In the passage below on AI evaluations, write out word for word the part that begins with the words "Agentic Benchmarks: With" and ends with the words "the entire run.".

TEXT FOR ANALYSIS:
○ ○ ○ ○

Agentic Benchmarks: With the rise of autonomous AI agents capable of multi-step tasks (e.g., web navigation, coding), evals became more complex. Agentic benchmarks like GAIA and SWE-bench are costly and intricate, as a single task involves numerous steps, and failure at any point can invalidate the entire run.
Training-in-the-Loop Benchmarks: The most advanced evals now require AI to perform actual machine learning research or train new models. Benchmarks such as The Well (for scientific ML) and PaperBench (for replicating research) demand significant GPU resources and time, essentially making the evaluation a full training process.
Why Evals Are Crucial for Everyone
Despite their technical nature, AI evals have broad implications for society, governance, and the future of AI:
Defining “Good” AI: Evals establish the standards for AI progress. However, leaderboards that prioritize raw accuracy over cost and reliability can be misleading, fostering inefficient development. “Cost-blind leaderboards reward waste,” encouraging excessive compute usage without necessarily improving efficiency or reliability.

○ ○ ○ ○

[Document understanding data]
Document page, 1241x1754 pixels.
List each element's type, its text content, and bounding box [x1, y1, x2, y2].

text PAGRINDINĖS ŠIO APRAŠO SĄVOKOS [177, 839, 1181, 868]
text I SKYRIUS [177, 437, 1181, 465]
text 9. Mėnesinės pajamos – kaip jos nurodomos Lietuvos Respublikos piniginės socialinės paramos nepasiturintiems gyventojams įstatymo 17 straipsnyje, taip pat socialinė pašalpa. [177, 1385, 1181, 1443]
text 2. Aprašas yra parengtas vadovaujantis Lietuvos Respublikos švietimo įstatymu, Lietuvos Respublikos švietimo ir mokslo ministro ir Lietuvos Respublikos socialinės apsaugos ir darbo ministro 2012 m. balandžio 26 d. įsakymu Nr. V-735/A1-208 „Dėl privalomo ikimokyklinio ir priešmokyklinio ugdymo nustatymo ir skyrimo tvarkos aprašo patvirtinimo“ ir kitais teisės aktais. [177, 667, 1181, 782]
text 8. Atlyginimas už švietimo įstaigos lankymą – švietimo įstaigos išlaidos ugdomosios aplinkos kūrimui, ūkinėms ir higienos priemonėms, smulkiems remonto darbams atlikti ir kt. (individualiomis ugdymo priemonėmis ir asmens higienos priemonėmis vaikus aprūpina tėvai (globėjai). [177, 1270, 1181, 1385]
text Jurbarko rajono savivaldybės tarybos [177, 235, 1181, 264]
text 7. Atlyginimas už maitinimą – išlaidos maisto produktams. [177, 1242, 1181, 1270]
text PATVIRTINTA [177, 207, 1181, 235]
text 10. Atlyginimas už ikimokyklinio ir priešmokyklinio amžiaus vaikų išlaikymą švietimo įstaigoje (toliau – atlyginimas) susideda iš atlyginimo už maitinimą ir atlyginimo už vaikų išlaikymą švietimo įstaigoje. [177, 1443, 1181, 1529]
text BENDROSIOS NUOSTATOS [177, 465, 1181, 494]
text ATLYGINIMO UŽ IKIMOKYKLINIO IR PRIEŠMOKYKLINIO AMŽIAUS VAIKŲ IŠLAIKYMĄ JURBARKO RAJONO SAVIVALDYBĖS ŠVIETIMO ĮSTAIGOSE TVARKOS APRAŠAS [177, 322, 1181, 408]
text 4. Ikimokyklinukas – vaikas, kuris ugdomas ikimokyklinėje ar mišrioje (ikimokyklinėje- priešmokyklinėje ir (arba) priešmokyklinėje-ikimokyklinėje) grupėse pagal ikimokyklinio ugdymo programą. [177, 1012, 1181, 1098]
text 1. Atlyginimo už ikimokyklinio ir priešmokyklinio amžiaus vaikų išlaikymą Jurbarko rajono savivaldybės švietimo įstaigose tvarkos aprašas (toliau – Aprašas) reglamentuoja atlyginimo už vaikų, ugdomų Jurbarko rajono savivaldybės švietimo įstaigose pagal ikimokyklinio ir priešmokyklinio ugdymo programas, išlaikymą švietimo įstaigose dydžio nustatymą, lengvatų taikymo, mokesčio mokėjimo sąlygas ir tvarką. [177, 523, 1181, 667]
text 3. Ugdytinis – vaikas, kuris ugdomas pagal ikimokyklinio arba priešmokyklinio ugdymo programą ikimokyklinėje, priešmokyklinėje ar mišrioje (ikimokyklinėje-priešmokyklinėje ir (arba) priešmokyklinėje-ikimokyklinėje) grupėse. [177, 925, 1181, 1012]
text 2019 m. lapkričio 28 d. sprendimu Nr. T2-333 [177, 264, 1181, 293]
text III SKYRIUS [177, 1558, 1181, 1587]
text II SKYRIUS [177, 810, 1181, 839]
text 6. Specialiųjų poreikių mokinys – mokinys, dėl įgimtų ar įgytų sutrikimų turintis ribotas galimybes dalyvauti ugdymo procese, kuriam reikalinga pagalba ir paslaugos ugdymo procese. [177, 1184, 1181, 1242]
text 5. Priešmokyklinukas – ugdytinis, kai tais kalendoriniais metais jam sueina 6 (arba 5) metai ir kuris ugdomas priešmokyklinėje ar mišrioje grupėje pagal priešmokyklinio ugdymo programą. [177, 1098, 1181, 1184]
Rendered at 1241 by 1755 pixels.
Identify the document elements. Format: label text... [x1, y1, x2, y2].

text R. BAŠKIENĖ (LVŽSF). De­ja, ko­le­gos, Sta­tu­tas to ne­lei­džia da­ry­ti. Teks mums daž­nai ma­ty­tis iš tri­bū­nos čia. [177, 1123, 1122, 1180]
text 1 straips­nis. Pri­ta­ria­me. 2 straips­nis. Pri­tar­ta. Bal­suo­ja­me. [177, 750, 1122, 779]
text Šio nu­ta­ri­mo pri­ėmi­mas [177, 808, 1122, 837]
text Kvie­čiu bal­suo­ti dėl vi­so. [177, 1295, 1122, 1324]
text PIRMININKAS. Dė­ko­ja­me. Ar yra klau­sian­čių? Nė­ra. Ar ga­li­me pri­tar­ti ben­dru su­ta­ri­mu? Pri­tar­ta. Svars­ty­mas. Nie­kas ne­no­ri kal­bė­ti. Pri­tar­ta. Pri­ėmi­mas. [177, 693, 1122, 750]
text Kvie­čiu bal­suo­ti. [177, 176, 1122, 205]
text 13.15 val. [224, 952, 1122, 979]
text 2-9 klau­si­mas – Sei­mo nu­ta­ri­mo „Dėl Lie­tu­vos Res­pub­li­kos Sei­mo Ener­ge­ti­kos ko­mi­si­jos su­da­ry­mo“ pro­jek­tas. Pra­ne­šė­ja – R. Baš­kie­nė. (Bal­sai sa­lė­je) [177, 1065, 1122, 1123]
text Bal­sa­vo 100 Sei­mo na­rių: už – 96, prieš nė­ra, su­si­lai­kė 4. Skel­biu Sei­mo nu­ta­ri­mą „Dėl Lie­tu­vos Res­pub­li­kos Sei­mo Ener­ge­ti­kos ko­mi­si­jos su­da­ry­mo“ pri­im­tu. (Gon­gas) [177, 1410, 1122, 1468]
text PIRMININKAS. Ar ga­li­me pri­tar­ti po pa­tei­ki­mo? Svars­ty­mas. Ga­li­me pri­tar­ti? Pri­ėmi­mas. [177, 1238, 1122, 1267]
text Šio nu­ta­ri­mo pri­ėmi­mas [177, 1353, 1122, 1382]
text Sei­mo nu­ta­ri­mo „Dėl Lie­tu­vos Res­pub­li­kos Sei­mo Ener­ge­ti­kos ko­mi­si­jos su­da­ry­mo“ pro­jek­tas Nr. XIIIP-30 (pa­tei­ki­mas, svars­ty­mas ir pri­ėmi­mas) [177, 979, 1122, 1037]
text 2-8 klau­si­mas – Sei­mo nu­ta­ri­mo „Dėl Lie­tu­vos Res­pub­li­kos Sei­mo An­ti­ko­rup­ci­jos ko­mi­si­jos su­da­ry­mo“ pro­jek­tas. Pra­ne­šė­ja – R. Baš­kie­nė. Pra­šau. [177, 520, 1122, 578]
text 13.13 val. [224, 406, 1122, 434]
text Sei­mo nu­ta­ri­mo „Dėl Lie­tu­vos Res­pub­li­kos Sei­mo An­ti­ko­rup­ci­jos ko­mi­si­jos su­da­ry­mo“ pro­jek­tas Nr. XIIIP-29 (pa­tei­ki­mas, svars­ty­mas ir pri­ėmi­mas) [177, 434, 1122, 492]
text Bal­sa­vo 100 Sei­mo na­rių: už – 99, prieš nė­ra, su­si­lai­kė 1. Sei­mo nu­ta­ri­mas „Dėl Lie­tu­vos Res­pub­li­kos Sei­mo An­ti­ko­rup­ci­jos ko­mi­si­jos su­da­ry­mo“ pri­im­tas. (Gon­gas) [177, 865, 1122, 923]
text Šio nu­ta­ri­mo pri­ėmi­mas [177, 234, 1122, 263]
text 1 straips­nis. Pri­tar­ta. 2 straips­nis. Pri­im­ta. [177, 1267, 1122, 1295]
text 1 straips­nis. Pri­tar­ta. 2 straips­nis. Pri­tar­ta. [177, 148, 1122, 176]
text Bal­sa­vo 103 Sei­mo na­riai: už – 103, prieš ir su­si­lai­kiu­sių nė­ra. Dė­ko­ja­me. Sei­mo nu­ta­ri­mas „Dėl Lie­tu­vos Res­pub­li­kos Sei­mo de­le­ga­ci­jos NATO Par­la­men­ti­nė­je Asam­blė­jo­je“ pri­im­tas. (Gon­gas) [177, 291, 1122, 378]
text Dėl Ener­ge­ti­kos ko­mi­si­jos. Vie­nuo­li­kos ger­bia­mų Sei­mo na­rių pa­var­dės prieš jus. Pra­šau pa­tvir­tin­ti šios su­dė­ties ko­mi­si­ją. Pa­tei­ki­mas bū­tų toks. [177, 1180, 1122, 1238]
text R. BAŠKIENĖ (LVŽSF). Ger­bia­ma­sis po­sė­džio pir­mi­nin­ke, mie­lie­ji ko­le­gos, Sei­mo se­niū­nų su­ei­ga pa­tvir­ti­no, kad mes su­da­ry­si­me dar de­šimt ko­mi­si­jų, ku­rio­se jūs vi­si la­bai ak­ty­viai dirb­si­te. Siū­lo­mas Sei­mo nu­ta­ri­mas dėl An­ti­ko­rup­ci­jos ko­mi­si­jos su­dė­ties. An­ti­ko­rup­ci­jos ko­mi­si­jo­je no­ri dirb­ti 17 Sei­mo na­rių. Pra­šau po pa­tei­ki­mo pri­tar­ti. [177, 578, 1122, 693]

○ ○ ○ ○

RESULT OF THIS TASK:
Agentic Benchmarks: With the rise of autonomous AI agents capable of multi-step tasks (e.g., web navigation, coding), evals became more complex. Agentic benchmarks like GAIA and SWE-bench are costly and intricate, as a single task involves numerous steps, and failure at any point can invalidate the entire run.